As such you begin with a number of design constraints, in terms of suspension you have the uprights and brakes to contend with as a starter. In an ideal world you start at the tyre and design backwards, through the upright design , wishbone and then finally the chassis, which at the end of the day is only there to connect everything together. Of course to do all this you need a set of target design parameters to aim for - to do this you have to make a number of assumptions, such as the CoG. There will be a number of driving conditions to then consider - e.g. high speed cornering, low speed cornering, braking, acceleration and all the combined load. A car setup for low-speed autocrossing would be totally different to a high speed circuit racer.

Unfortunately for us we want the roadster to be all things to all men using a number of predefined parts - so the poor car is up against it to start with.

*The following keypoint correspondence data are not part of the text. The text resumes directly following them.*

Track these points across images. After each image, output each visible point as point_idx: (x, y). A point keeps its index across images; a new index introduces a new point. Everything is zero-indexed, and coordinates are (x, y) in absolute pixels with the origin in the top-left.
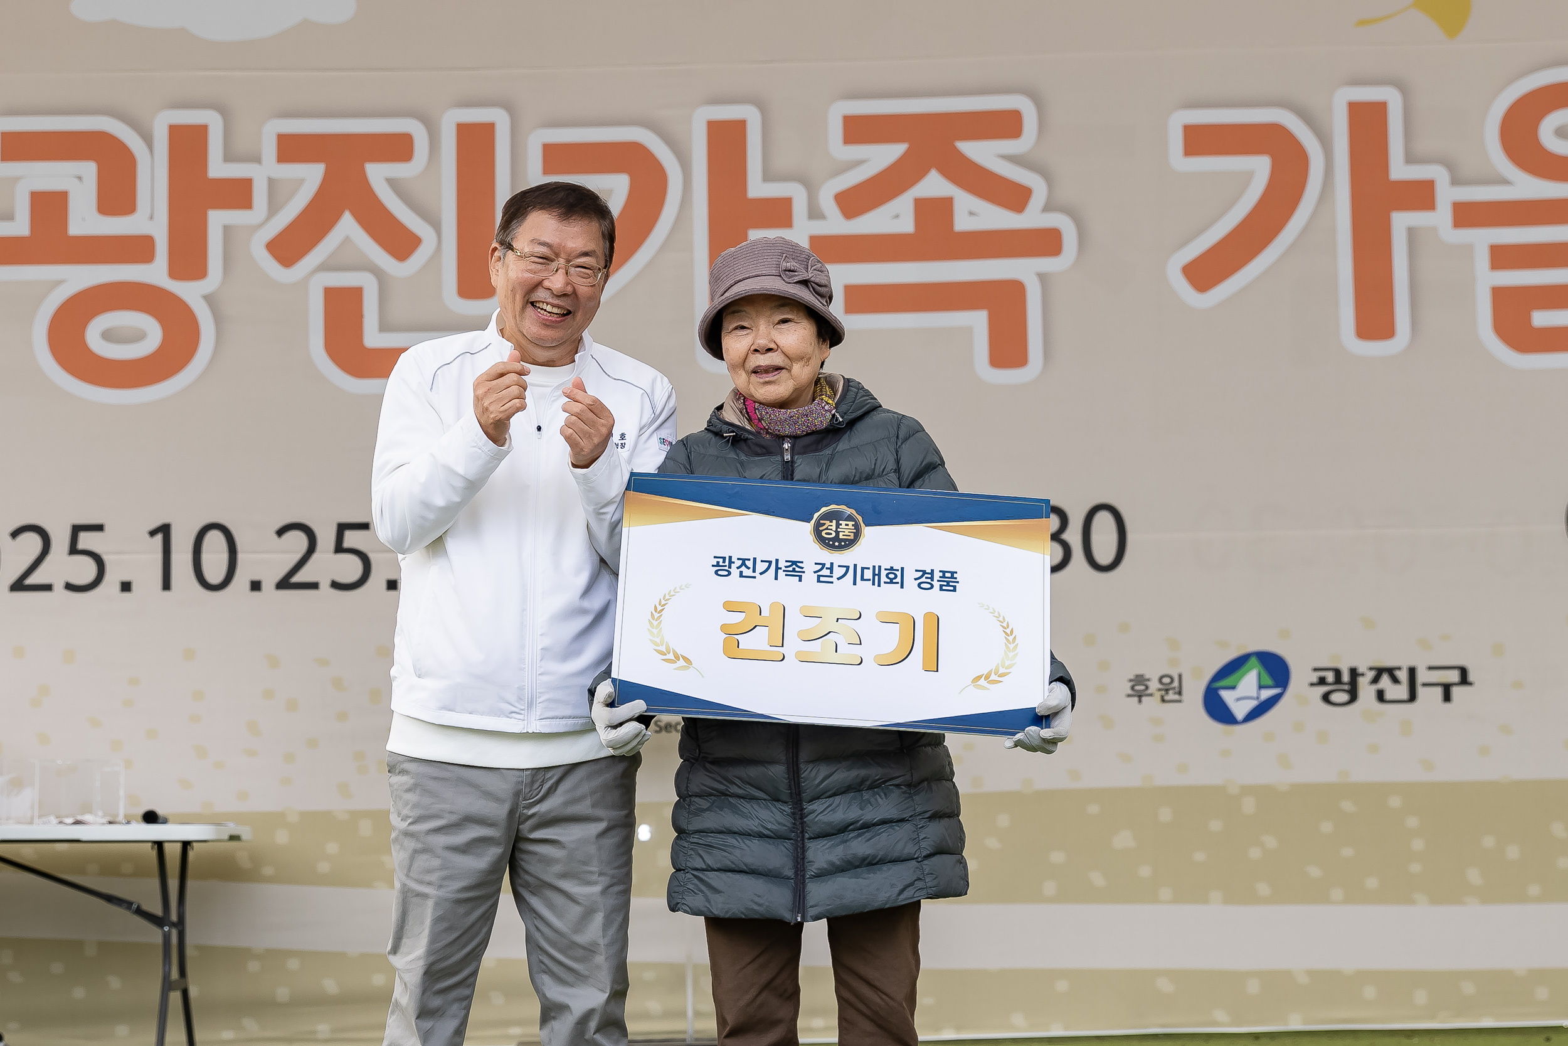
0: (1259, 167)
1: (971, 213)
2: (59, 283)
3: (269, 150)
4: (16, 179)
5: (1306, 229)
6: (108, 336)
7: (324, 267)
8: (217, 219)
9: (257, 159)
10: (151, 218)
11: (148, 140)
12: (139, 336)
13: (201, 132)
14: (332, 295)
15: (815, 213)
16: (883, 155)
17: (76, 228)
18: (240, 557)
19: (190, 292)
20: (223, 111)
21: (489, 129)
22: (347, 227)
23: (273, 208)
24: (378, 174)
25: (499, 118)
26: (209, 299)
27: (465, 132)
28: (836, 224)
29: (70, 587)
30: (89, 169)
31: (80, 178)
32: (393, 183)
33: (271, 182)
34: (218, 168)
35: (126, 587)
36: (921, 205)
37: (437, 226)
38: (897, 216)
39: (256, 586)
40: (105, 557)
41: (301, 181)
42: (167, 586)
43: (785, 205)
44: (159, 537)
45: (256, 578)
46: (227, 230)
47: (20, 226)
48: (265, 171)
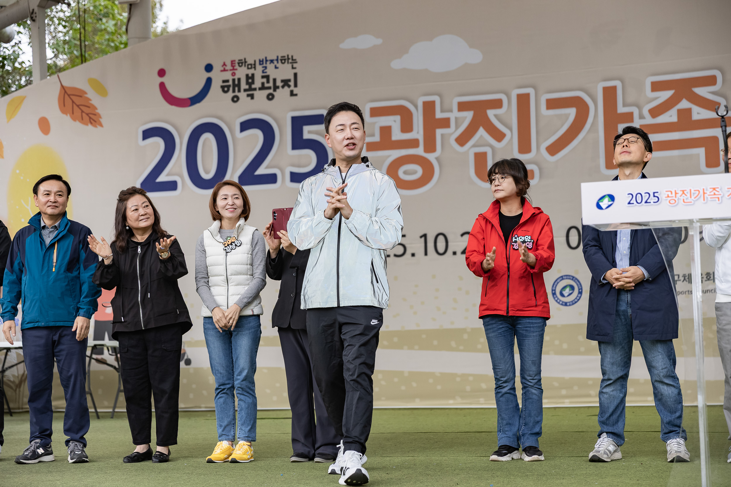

There are plenty of possible improvements you could make - e.g.
Re-designed wishbones with rod ends - although you would need to redesign to prevent rod ends in bending. Also for correct adjustment rather than having adjustable rod ends, staked in bearings would be better along with packers on brackets at the upright - so now you need new uprights.
Then of course there is the round tube chassis - but why even use tube when you could build a excelite monocoque. You can go on and on for ever!

Having been lucky enough to be involved in project managing the build of a simple single seater, while not a designer myself, I've been invovled in quite a few discussions and basically every decision is a compromise of time, money and engineering.

So having been involved in building such a car - why build a roadster?? Because I want a good fun road car that I can have some fun on track in and more importantly build it all myself.